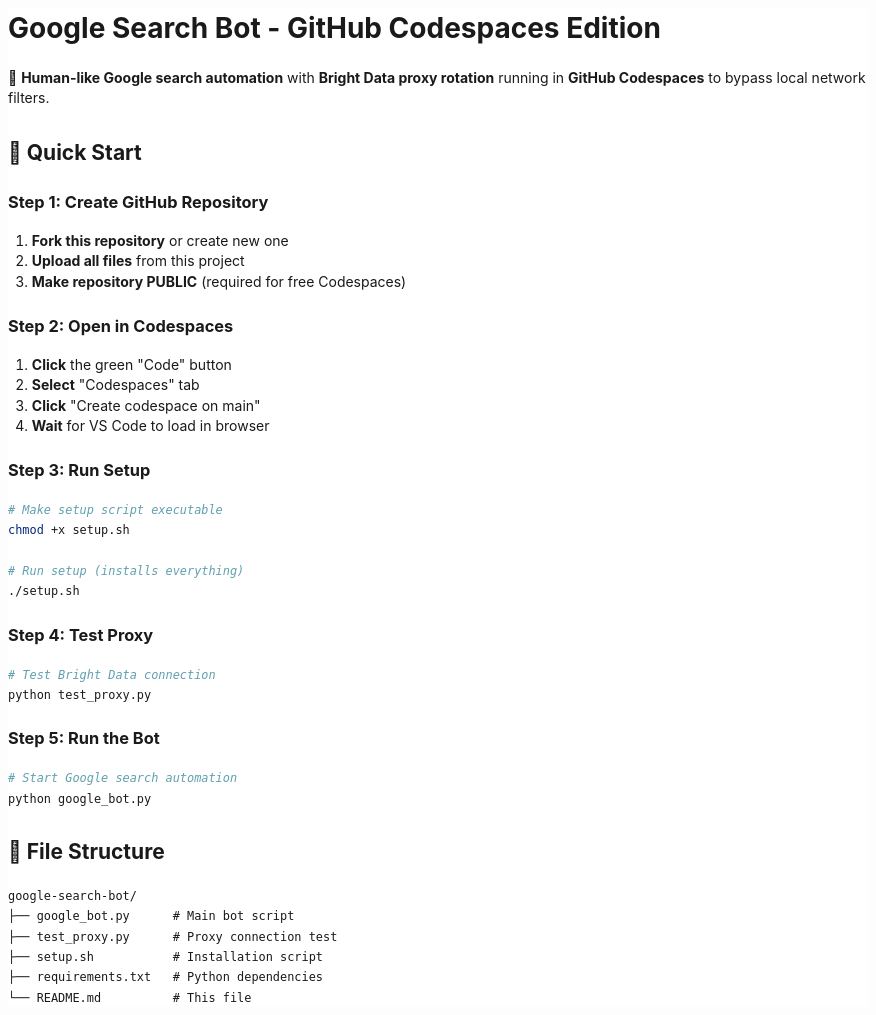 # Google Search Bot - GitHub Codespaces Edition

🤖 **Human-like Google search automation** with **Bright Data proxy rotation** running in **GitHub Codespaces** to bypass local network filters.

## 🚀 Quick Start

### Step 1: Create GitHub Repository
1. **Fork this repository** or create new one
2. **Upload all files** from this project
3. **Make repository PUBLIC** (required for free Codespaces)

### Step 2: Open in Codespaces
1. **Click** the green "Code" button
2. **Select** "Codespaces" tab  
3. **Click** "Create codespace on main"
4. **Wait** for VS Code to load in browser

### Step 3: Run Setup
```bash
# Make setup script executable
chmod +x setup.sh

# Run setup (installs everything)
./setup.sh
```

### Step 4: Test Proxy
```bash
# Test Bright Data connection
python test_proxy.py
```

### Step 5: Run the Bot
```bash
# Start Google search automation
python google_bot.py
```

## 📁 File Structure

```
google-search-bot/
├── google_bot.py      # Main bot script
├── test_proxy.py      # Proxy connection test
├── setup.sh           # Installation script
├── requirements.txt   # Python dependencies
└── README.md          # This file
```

- - -

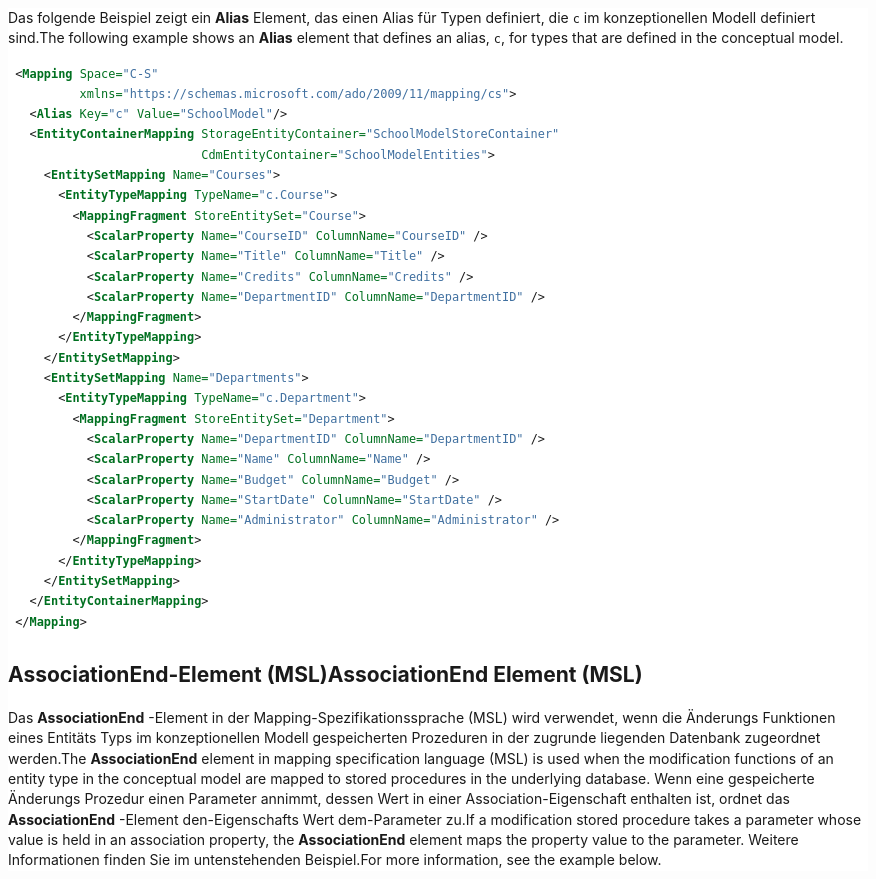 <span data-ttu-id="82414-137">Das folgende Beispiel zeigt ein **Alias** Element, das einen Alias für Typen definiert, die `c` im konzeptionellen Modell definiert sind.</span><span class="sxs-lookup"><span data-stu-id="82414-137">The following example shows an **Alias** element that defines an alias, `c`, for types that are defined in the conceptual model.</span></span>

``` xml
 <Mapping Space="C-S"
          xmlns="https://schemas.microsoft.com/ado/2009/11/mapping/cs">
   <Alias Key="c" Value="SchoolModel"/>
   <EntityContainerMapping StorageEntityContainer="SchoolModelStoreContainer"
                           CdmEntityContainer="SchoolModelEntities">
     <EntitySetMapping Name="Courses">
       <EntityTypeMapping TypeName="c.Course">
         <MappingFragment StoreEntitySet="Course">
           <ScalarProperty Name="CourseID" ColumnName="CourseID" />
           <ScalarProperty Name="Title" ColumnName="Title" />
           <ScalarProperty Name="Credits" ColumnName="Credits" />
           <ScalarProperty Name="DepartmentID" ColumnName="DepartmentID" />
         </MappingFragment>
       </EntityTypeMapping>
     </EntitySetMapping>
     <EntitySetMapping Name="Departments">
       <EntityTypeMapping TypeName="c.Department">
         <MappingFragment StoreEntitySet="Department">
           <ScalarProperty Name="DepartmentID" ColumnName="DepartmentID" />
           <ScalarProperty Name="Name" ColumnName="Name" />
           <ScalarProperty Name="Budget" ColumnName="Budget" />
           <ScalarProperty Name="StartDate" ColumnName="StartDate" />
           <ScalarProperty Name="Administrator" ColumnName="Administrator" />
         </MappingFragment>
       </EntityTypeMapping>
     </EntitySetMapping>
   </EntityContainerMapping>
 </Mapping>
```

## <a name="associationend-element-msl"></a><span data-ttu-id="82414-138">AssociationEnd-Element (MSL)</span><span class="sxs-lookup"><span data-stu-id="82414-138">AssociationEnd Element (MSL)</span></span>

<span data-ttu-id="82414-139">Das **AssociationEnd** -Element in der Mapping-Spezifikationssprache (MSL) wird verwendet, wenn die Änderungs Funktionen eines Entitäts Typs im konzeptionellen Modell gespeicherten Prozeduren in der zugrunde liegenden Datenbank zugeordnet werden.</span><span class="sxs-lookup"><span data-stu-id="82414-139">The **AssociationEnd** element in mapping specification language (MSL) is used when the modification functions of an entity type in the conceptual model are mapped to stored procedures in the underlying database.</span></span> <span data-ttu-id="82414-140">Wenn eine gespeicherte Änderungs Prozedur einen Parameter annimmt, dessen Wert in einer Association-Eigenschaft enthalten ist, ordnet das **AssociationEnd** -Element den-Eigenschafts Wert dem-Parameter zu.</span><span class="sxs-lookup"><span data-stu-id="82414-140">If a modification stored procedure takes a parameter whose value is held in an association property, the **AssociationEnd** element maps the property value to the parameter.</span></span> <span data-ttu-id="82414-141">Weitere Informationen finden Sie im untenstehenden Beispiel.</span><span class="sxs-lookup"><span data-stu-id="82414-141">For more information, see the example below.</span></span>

- - -

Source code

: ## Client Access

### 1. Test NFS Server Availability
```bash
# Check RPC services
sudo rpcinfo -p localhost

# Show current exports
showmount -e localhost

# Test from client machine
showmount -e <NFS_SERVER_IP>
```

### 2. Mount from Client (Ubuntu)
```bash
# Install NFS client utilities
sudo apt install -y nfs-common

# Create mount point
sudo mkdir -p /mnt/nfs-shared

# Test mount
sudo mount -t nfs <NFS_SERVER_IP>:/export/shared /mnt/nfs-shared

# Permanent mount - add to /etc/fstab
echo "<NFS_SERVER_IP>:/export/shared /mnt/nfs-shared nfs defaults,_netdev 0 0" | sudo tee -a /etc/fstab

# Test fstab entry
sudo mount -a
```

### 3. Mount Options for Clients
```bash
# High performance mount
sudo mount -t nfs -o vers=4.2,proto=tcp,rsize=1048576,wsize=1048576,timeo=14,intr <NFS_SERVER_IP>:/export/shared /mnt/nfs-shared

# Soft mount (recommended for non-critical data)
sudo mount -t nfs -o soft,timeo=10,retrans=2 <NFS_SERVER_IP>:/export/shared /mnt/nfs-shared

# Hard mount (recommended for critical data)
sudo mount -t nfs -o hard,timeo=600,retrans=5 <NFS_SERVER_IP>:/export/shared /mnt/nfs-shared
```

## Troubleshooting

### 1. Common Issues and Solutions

- - -

Exercise details:
To complete this exercise, transcribe exactly the lines above from the one that holds "# Google Search" through the one that holds "1. **Fork this repository** or create new one". Pictures stay out.

Answer to this problem:
 # Google Search Bot - GitHub Codespaces Edition

🤖 **Human-like Google search automation** with **Bright Data proxy rotation** running in **GitHub Codespaces** to bypass local network filters.

## 🚀 Quick Start

### Step 1: Create GitHub Repository
1. **Fork this repository** or create new one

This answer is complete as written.